Statistical analysis
Statistical analyses were conducted using SPSS™ 13.0. A two-sided p value of <0.05 indicated statistical significance. Continuous data are shown as mean ± standard deviation (SD), and dichotomous data are shown as counts (percentage). Hs-CRP data were transformed by natural logarithms. Two-way repeated measures analysis of variance was performed for each variable with time and group factors. The baseline-observation-carried-forward approach was the method applied to handle missing data. Post hoc analysis was carried out with an adjusted alpha level to determine significant interaction effects. Given the scale property, small sample size, and non-normal distribution data, nonparametric statistics were used to examine within-group effects through time and between-group effects on QoL. The Pearson correlation was used to examine the relationship between the change of exercise capacity and changes in other outcomes.
Results
A total of 24 outpatients were recruited and randomized into either the exercise or the control group. A minor reallocation was made at the beginning of the study (Fig. 1): two participants were very motivated to participate in exercise training, while one who lived at a distance from the outpatient clinic wanted to be assigned to the control group right after the assignment. The exercise and control groups finally included 13 and 11 participants, respectively. None of the participants had a history of chronic obstructive pulmonary disease and most were stage IV. A total of 39.1% and 65.2% participants had had previous lung surgery and chemotherapy, respectively (Table 1). The median number of previous chemotherapy lines was 1. With regard to treatment, eight participants (five in the control group) had targeted therapy as first-line treatment, five took Iressa, one was on Tarceva, and two received Afatinib in the context of a clinical trial. In the control group, three participants took Afatinib with a previous history of receiving another targeted therapy. Six participants had brain metastasis (two in the control group) and two (both in the control group) had bone metastasis. One participant in the control group refused to perform CPET and six participants (four in the control group) declined venipuncture for laboratory testing at baseline measurement. No between-group differences in the clinical characteristics or the outcome measures were observed at baseline. All participants had a VO2peak of 15.8 ± 4.0 mL kg−1 min−1 and %predVO2peak of 49.1 ± 9.8%, ranging from 28.6% to 59.4% as a whole group, and maintained their physical activity and diet throughout the study. Six participants did not return for the follow-up assessment. Two lacked motivation, one had a time conflict, and three participants, who switched from their original targeted therapy (one took Iressa, Tarceva, and Afatinib, respectively) to chemotherapy, refused because of concern about poor responses and disease progression.

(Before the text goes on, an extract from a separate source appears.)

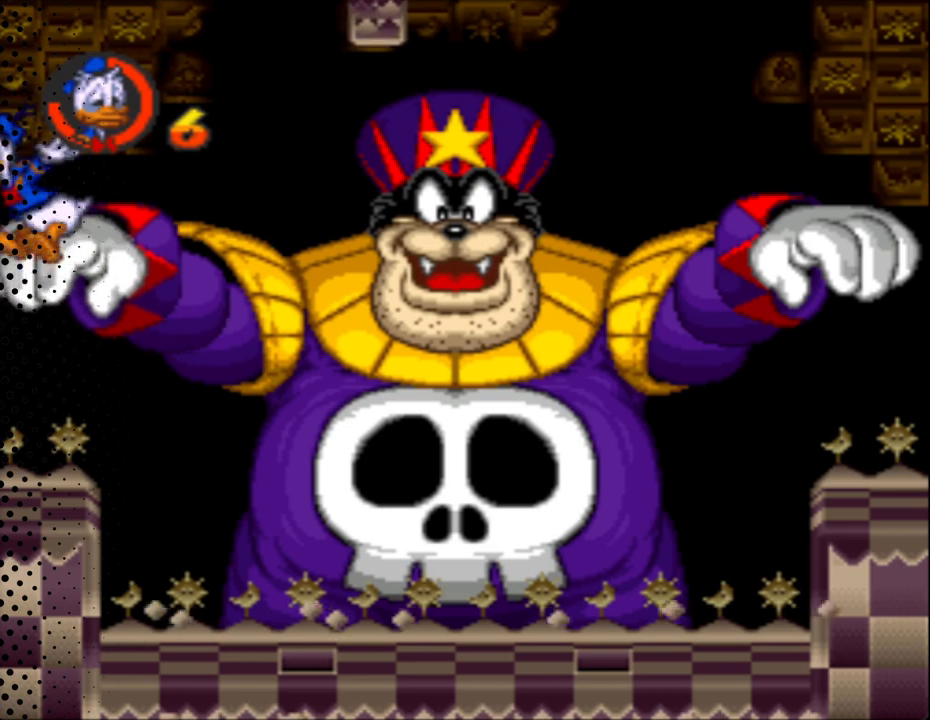
{"buttons": ["Y", "DPAD_UP", "DPAD_LEFT"], "events": [[33, "B", "up"], [133, "DPAD_LEFT", "down"]]}
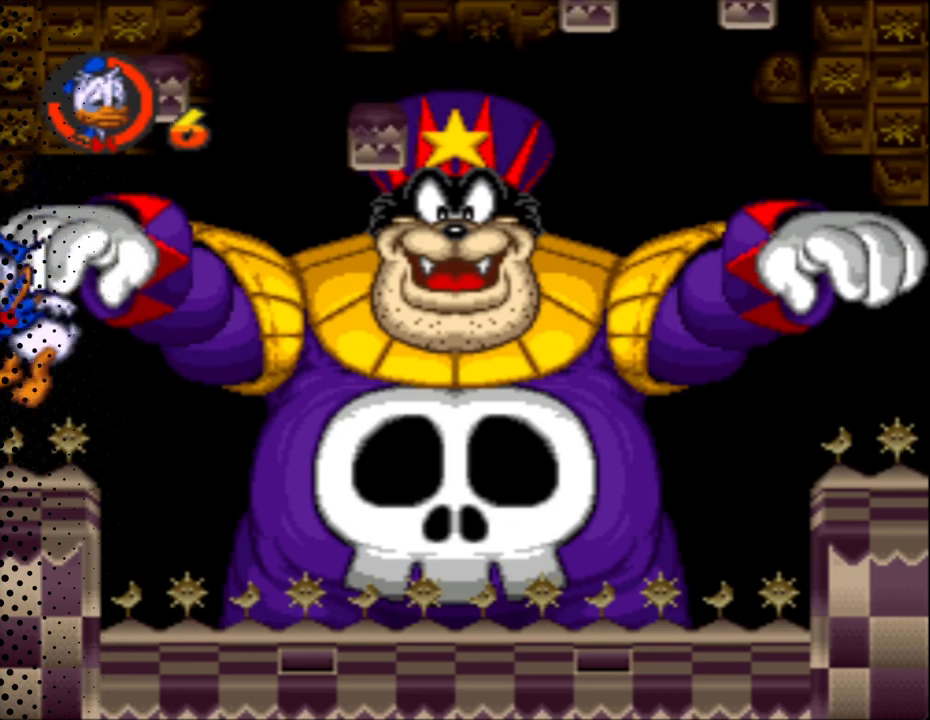
{"buttons": ["Y", "DPAD_UP", "DPAD_LEFT"], "events": []}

Schematic flow chart of the study. BOCF baseline observation carried forward
Exercise adherence
The mean and median adherence rate of the exercise group was 71.2% and 83.3%, respectively (range 4.2–100%). An attendance rate of 75% or higher was achieved by nine participants (69.2%), with three (12.5%) attending all 24 exercise sessions. The reasons for non-attendance were mainly personal reasons, such as time limitations and family problems. Others were medically related, including fatigue, body discomforts, falling accidents at home, and hospitalization owing to pericardial effusion. However, none of these reasons were directly related to exercise training and no exercise-related adverse events were reported.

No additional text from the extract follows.